De nombreux contrats de crédit à la consommation sont aujourd’hui conclus en ligne, par le biais d’une signature électronique.
Les organismes de crédit présentent souvent cette signature comme une preuve définitive, laissant penser que la dette est incontestable.
En réalité, ce n’est pas le cas.
Une signature électronique n’est pas une preuve automatique.
La simple présence d’une signature électronique sur un contrat ne suffit pas à établir l’existence de la dette.
En droit, il appartient au prêteur de démontrer la fiabilité du procédé de signature utilisé et le lien entre la signature et la personne qu’il poursuit.
Le juge exige une preuve concrète
Le tribunal judiciaire de Lagny-sur-Marne a, par jugement du 22 décembre 2025 rappelé que la signature électronique ne constitue pas, à elle seule, une preuve suffisante du contrat.
Pour être valable, le prêteur doit produire des éléments précis permettant de vérifier la fiabilité du procédé, notamment :
- l’identité du signataire ;
- la date et l’heure de la signature ;
- un fichier de preuve retraçant le parcours de signature ;
- une certification par un organisme tiers.
À défaut, la signature électronique ne bénéficie pas de la présomption de fiabilité.
Une conséquence majeure : la créance peut être rejetée.
Lorsque le prêteur ne rapporte pas la preuve du contrat, le juge peut : écarter la signature électronique, constater l’absence de preuve du lien contractuel et débouter le prêteur de l’ensemble de ses demandes.
C’est la solution retenue par le tribunal judiciaire de Lagny-sur-Marne, qui a rejeté intégralement la demande de l’organisme de crédit.

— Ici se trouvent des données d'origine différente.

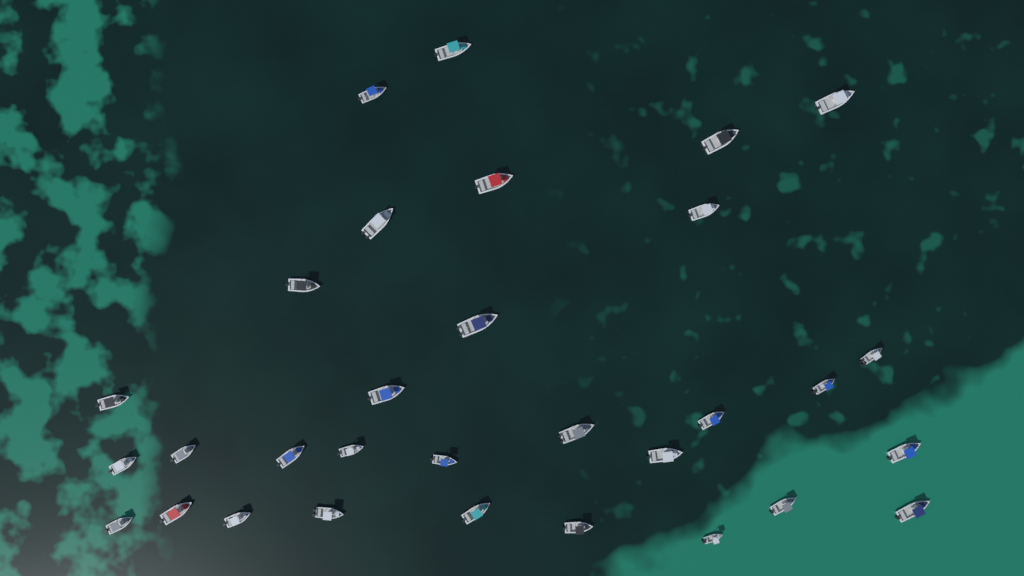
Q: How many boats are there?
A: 31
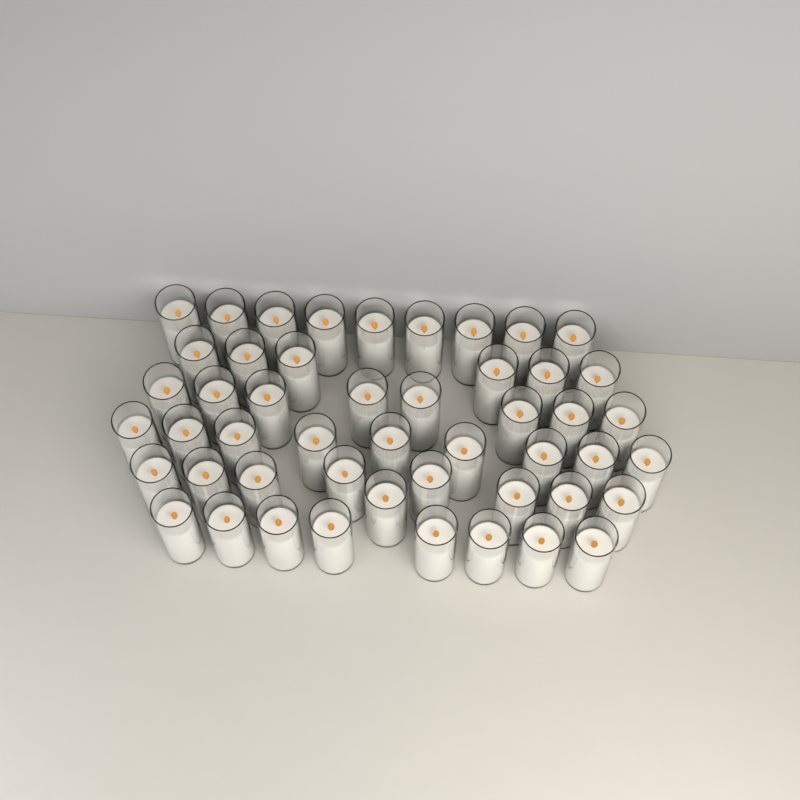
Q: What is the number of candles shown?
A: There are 49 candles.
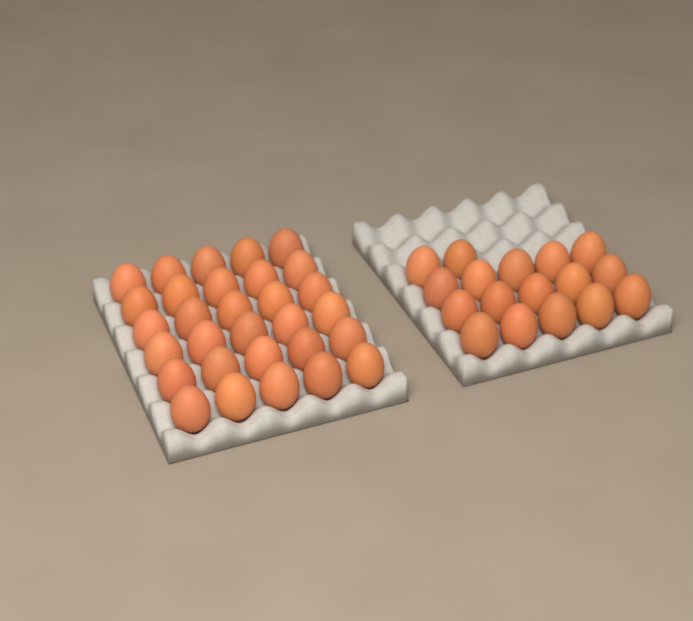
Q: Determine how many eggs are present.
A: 47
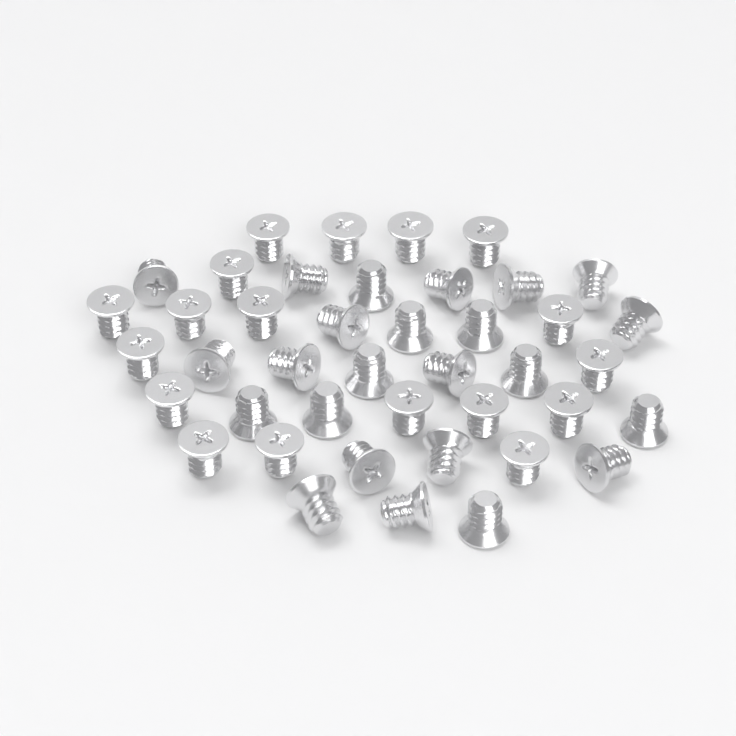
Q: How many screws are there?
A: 42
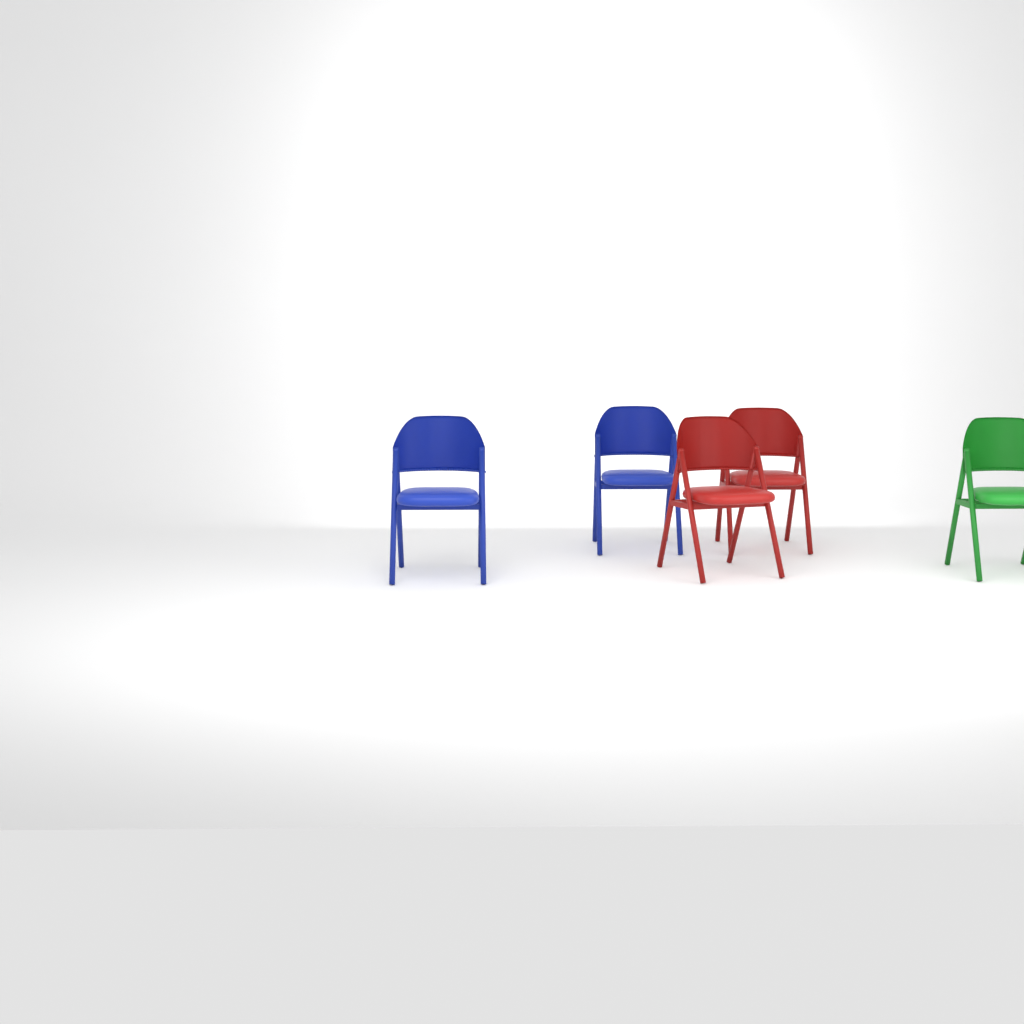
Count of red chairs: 2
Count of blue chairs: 2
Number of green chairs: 1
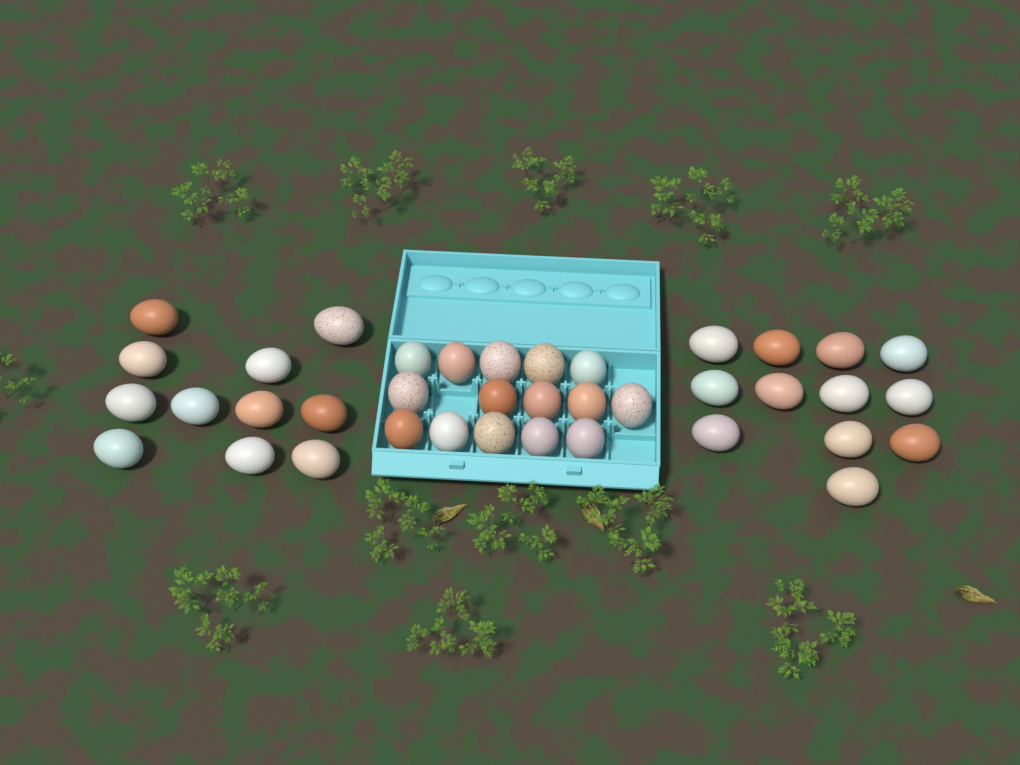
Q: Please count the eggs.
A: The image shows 38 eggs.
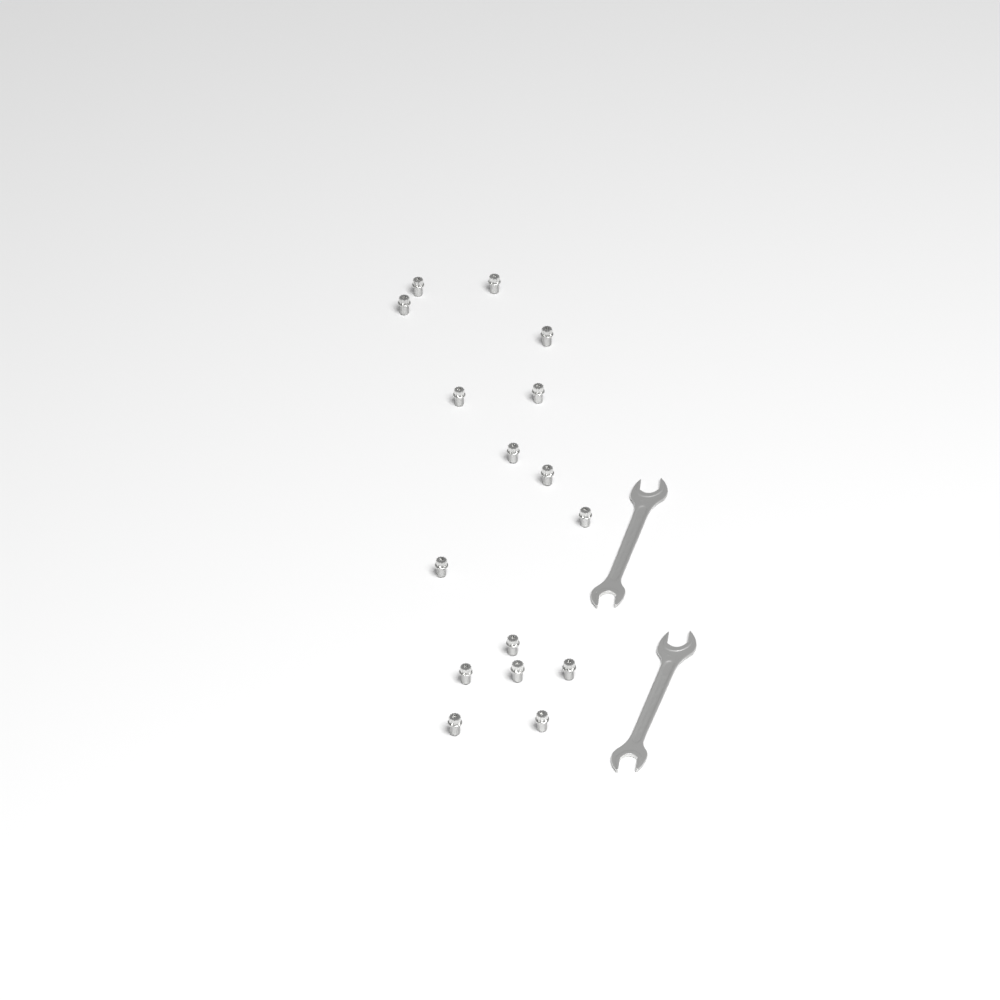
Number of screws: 16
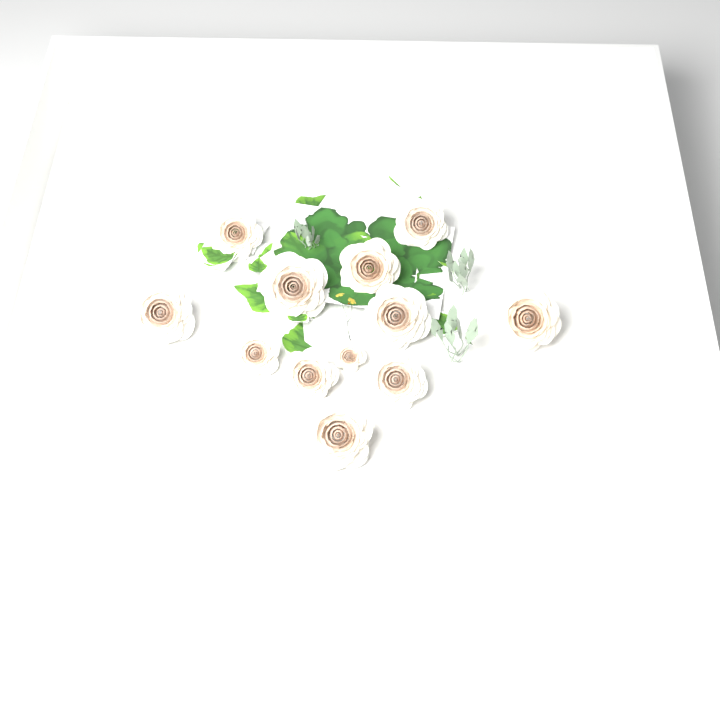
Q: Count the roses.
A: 12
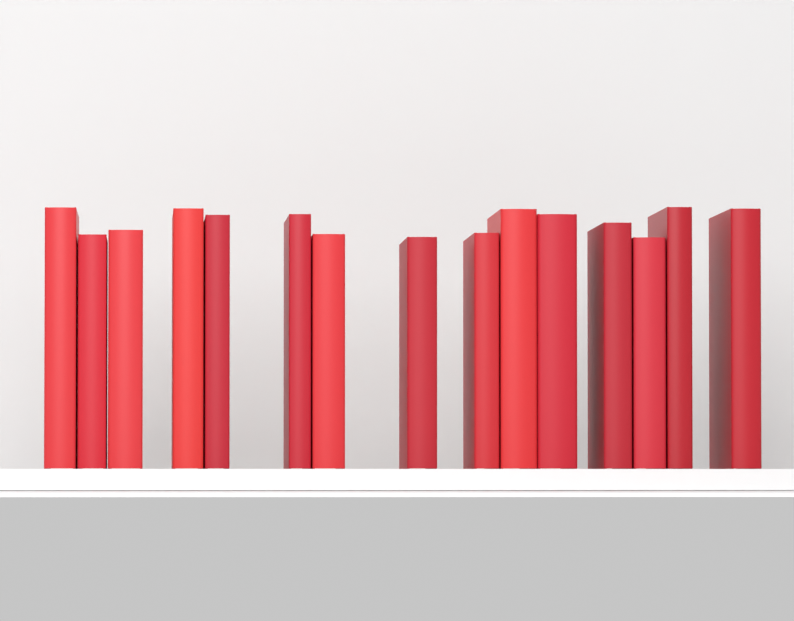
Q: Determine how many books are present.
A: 15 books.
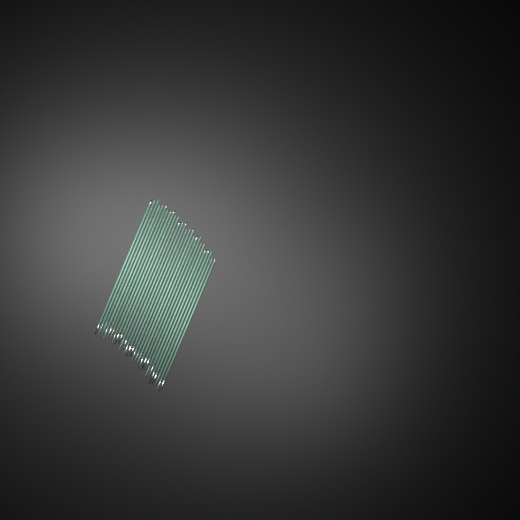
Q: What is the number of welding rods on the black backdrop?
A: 27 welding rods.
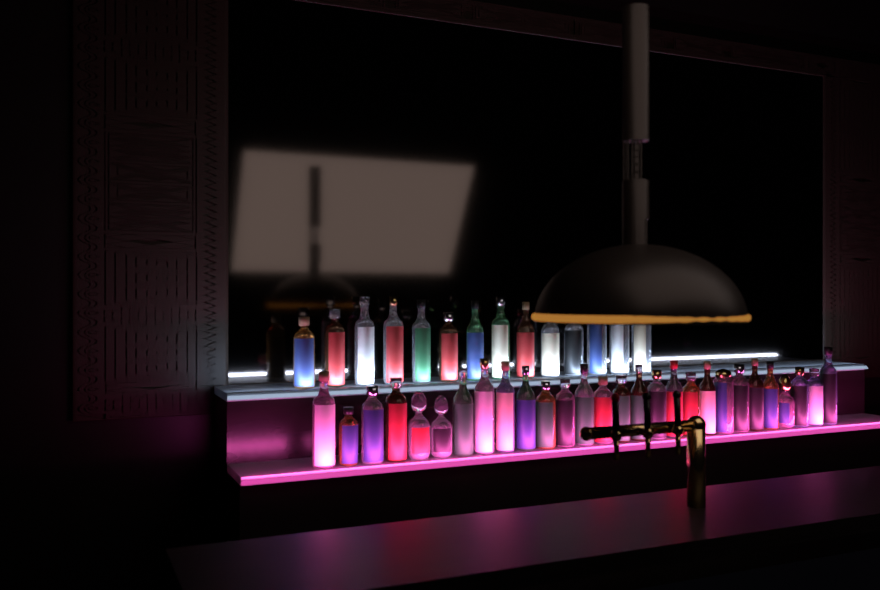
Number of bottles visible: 42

Concrètement : vous pouvez contester.
Si vous êtes poursuivi sur la base d’un crédit signé en ligne (injonction de payer, assignation, recouvrement), il est possible de : vérifier la validité de la signature électronique, exiger la production du fichier de preuve, contester l’imputabilité de la signature et le cas échéant, faire rejeter la demande du prêteur.
Une procédure engagée par un organisme de crédit n’est jamais automatiquement fondée.
Un avocat peut à une analyse précise du dossier afin de vérifier si le prêteur est en mesure de rapporter la preuve du contrat.
À défaut, une contestation peut conduire : à l’annulation de la procédure ou au rejet total de la créance.